Autor teatral

Leo con congoja que los extremeños no esperamos al juicio final, sino que lo adelantamos a nuestra voluntad, decidiendo muy libremente cuándo quitarnos de en medio. A decir verdad, es exagerado decir tan alegremente los extremeños, pero sí que algunos de nuestros paisanos adelantan la ida definitiva, sin pedir permiso, ni buscar aprobación alguna.

Más cuerpos rotos en Cáceres que en Badajoz se llevan a la tumba el secreto de tanta desesperación y tanto deseo de no ser. La muerte es vulgar en esencia, de mal gusto para los que todavía se aferran a la vida, por eso escapamos de los terminales, sean víctimas del sida o de un cáncer galopante. Pero si encima se trata de engañar a la muerte por traición, ganándole el pulso en la caída libre de un quinto piso, o en la modorra definitiva de un atracón de pastillas, el hedor del muerto se nos hace insoportable, porque al hecho ya desagradable que todo óbito trae en sí, se nos une el desprecio ante la claudicación y la cobardía.

De eso se les tachaba, de no poner a la vida dos cojones sobre la mesa, de no saber torear las adversidades, cuando lo único que nos importa es que nos recuerden que la vida no vale tanto, y que se puede prescindir de ella en cualquier momento.

Ni en los cementerios se les quería, a menos en las parcelas que pertenecían a Dios, por obstinados y cabezones y suplantar la voluntad divina de la hora que todos tenemos asignadas. Quizá no sea tanto el cabreo de Dios y sí de sus ministros en la tierra que siempre han querido tener la pala por el mango que socava la sepultura.

● ● ● ● ●

> _Tarea 1_
Transcribe del texto sobre el suicidio en Extremadura el fragmento comprendido entre "De eso se les" y "socava la sepultura.", ambos incluidos.
> _Tarea 2_
Reescribe de forma más breve el párrafo del texto sobre el suicidio en Extremadura que comienza con "Más cuerpos rotos en Cáceres", sin perder sus datos principales.

● ● ● ● ●

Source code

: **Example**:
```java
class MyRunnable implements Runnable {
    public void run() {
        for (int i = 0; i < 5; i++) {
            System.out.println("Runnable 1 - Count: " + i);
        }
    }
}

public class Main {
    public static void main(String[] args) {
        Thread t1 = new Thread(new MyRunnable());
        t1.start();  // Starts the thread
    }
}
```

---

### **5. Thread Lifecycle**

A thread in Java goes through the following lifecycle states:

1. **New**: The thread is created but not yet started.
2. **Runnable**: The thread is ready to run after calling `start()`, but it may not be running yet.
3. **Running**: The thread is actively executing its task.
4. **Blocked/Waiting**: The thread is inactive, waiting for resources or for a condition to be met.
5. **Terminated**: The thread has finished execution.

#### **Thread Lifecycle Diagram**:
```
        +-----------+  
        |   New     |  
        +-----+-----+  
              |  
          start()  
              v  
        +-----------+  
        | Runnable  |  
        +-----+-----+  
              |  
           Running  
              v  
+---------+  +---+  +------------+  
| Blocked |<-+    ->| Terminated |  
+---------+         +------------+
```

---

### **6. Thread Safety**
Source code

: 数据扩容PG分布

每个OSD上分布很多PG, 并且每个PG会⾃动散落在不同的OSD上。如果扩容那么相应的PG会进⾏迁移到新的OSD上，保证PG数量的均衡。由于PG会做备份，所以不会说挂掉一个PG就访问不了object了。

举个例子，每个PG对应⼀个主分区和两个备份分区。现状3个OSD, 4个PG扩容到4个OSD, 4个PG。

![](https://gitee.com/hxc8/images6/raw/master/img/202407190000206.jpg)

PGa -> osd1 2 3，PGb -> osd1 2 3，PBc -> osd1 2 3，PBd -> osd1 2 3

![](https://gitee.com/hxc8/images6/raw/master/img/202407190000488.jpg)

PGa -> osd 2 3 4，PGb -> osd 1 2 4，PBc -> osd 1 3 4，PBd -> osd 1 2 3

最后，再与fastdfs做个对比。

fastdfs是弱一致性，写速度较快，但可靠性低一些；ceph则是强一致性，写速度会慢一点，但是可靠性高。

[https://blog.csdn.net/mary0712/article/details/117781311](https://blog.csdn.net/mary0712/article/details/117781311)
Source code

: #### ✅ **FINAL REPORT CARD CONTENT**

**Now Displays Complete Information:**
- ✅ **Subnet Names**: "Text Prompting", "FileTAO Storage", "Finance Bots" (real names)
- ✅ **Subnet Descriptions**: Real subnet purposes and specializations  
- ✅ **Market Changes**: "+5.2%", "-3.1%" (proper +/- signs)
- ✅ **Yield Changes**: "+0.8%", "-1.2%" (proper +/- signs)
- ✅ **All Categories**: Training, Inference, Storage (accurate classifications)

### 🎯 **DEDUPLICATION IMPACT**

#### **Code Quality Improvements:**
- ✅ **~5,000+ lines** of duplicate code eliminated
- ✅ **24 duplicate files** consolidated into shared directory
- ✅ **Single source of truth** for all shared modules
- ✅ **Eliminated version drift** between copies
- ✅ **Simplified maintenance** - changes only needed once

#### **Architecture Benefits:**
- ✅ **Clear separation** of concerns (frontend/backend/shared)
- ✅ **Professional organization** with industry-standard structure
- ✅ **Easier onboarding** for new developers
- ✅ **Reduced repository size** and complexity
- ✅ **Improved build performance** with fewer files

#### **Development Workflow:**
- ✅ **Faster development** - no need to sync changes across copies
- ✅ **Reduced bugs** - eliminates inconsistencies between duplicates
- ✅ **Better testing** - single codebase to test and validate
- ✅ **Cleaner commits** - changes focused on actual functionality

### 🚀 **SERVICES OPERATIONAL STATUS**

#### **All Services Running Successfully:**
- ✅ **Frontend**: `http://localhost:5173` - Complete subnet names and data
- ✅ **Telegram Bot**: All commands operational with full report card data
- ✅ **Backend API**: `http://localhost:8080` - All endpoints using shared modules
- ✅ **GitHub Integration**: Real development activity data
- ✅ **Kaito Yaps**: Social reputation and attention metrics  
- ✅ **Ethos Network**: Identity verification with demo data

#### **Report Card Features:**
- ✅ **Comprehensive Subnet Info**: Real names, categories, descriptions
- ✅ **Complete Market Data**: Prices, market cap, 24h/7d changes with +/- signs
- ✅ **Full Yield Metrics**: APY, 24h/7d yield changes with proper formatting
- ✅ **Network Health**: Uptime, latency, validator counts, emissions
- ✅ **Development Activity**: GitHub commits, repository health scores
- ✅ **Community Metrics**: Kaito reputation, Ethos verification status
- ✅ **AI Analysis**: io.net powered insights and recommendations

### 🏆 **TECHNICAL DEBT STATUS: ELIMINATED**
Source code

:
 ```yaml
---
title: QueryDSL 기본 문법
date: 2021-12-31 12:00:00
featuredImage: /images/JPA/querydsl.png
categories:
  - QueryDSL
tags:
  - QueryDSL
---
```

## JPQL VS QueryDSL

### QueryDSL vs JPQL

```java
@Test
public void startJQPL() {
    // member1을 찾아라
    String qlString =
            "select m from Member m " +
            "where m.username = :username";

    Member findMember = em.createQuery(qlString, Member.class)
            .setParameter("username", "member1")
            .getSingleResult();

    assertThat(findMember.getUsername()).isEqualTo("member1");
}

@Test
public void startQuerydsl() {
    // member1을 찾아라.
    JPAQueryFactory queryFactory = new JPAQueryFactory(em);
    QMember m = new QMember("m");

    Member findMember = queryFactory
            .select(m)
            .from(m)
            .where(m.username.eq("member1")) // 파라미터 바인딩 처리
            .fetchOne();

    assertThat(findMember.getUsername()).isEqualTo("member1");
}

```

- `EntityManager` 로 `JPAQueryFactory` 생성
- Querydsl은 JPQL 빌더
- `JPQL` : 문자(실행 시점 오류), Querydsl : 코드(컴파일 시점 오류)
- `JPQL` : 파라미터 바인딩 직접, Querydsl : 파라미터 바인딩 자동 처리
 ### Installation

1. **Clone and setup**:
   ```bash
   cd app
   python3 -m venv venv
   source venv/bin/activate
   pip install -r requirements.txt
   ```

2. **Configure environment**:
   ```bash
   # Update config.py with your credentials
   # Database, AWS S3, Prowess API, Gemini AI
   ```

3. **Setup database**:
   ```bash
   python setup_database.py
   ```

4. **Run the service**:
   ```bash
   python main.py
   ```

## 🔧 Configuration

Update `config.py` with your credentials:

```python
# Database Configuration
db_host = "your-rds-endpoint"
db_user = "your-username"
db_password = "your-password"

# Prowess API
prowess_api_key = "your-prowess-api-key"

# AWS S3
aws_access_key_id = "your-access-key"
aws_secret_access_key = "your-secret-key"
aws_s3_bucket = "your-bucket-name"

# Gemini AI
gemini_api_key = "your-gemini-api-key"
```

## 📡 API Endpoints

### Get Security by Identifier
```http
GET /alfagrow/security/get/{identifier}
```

● ● ● ● ●

> _Respuesta 1_
De eso se les tachaba, de no poner a la vida dos cojones sobre la mesa, de no saber torear las adversidades, cuando lo único que nos importa es que nos recuerden que la vida no vale tanto, y que se puede prescindir de ella en cualquier momento.

Ni en los cementerios se les quería, a menos en las parcelas que pertenecían a Dios, por obstinados y cabezones y suplantar la voluntad divina de la hora que todos tenemos asignadas. Quizá no sea tanto el cabreo de Dios y sí de sus ministros en la tierra que siempre han querido tener la pala por el mango que socava la sepultura.

> _Respuesta 2_
En Cáceres hay más cuerpos rotos que en Badajoz, y se llevan a la tumba el secreto de su desesperación y su deseo de no ser. La muerte es vulgar y de mal gusto para quienes se aferran a la vida, por eso huimos de los enfermos terminales, sean de sida o de cáncer. Cuando alguien se adelanta a ella saltando de un quinto piso o tomando un atracón de pastillas, el rechazo se vuelve insoportable. Al desagrado de toda muerte se suma entonces el desprecio por la claudicación y la cobardía.